- Required work
Render the lines of the items below as a numbered list, starting at the first line of the items and ending at the line containing "medicină din România.", with both of those lines included. Leave out blank lines and anything after that line.
+++ Exercise input +++
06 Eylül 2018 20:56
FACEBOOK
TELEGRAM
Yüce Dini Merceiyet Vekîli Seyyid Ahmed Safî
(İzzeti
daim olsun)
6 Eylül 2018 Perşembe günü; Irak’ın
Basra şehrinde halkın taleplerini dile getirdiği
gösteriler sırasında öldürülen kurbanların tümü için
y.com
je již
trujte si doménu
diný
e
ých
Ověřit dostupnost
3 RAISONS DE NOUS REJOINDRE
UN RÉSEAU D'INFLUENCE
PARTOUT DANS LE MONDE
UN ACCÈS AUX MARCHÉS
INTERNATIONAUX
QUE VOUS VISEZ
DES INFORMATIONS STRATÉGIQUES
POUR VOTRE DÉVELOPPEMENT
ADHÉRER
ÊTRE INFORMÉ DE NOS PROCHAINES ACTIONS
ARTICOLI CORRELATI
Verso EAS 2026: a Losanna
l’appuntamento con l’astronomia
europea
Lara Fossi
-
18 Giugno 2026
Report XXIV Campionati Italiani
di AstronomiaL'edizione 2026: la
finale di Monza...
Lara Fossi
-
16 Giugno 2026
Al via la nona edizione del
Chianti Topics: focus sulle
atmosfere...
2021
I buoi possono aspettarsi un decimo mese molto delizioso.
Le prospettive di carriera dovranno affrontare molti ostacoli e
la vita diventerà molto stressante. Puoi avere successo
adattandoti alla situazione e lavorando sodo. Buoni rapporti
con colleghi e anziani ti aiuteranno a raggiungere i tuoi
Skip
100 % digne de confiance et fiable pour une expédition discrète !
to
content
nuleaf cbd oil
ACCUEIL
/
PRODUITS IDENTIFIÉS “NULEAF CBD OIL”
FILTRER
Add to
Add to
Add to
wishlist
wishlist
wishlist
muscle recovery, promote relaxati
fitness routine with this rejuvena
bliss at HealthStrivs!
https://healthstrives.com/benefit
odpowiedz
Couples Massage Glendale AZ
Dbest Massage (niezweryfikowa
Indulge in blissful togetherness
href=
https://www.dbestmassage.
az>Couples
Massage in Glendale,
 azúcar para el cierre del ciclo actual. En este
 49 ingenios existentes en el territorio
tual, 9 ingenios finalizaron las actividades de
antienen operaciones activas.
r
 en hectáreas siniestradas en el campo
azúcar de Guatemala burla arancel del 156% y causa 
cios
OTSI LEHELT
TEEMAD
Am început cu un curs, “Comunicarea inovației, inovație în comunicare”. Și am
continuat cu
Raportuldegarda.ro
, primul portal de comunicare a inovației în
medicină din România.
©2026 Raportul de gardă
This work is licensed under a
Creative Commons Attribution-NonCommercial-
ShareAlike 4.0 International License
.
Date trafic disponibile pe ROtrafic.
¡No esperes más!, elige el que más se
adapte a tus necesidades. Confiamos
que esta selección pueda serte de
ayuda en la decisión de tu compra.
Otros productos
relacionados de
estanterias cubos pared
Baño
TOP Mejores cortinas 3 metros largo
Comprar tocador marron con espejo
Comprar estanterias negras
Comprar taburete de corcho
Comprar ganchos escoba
+++
- Answer
1. 06 Eylül 2018 20:56
2. FACEBOOK
3. TELEGRAM
4. Yüce Dini Merceiyet Vekîli Seyyid Ahmed Safî
5. (İzzeti
6. daim olsun)
7. 6 Eylül 2018 Perşembe günü; Irak’ın
8. Basra şehrinde halkın taleplerini dile getirdiği
9. gösteriler sırasında öldürülen kurbanların tümü için
10. y.com
11. je již
12. trujte si doménu
13. diný
14. e
15. ých
16. Ověřit dostupnost
17. 3 RAISONS DE NOUS REJOINDRE
18. UN RÉSEAU D'INFLUENCE
19. PARTOUT DANS LE MONDE
20. UN ACCÈS AUX MARCHÉS
21. INTERNATIONAUX
22. QUE VOUS VISEZ
23. DES INFORMATIONS STRATÉGIQUES
24. POUR VOTRE DÉVELOPPEMENT
25. ADHÉRER
26. ÊTRE INFORMÉ DE NOS PROCHAINES ACTIONS
27. ARTICOLI CORRELATI
28. Verso EAS 2026: a Losanna
29. l’appuntamento con l’astronomia
30. europea
31. Lara Fossi
32. -
33. 18 Giugno 2026
34. Report XXIV Campionati Italiani
35. di AstronomiaL'edizione 2026: la
36. finale di Monza...
37. Lara Fossi
38. -
39. 16 Giugno 2026
40. Al via la nona edizione del
41. Chianti Topics: focus sulle
42. atmosfere...
43. 2021
44. I buoi possono aspettarsi un decimo mese molto delizioso.
45. Le prospettive di carriera dovranno affrontare molti ostacoli e
46. la vita diventerà molto stressante. Puoi avere successo
47. adattandoti alla situazione e lavorando sodo. Buoni rapporti
48. con colleghi e anziani ti aiuteranno a raggiungere i tuoi
49. Skip
50. 100 % digne de confiance et fiable pour une expédition discrète !
51. to
52. content
53. nuleaf cbd oil
54. ACCUEIL
55. /
56. PRODUITS IDENTIFIÉS “NULEAF CBD OIL”
57. FILTRER
58. Add to
59. Add to
60. Add to
61. wishlist
62. wishlist
63. wishlist
64. muscle recovery, promote relaxati
65. fitness routine with this rejuvena
66. bliss at HealthStrivs!
67. https://healthstrives.com/benefit
68. odpowiedz
69. Couples Massage Glendale AZ
70. Dbest Massage (niezweryfikowa
71. Indulge in blissful togetherness
72. href=
73. https://www.dbestmassage.
74. az>Couples
75. Massage in Glendale,
76.  azúcar para el cierre del ciclo actual. En este
77.  49 ingenios existentes en el territorio
78. tual, 9 ingenios finalizaron las actividades de
79. antienen operaciones activas.
80. r
81.  en hectáreas siniestradas en el campo
82. azúcar de Guatemala burla arancel del 156% y causa 
83. cios
84. OTSI LEHELT
85. TEEMAD
86. Am început cu un curs, “Comunicarea inovației, inovație în comunicare”. Și am
87. continuat cu
88. Raportuldegarda.ro
89. , primul portal de comunicare a inovației în
90. medicină din România.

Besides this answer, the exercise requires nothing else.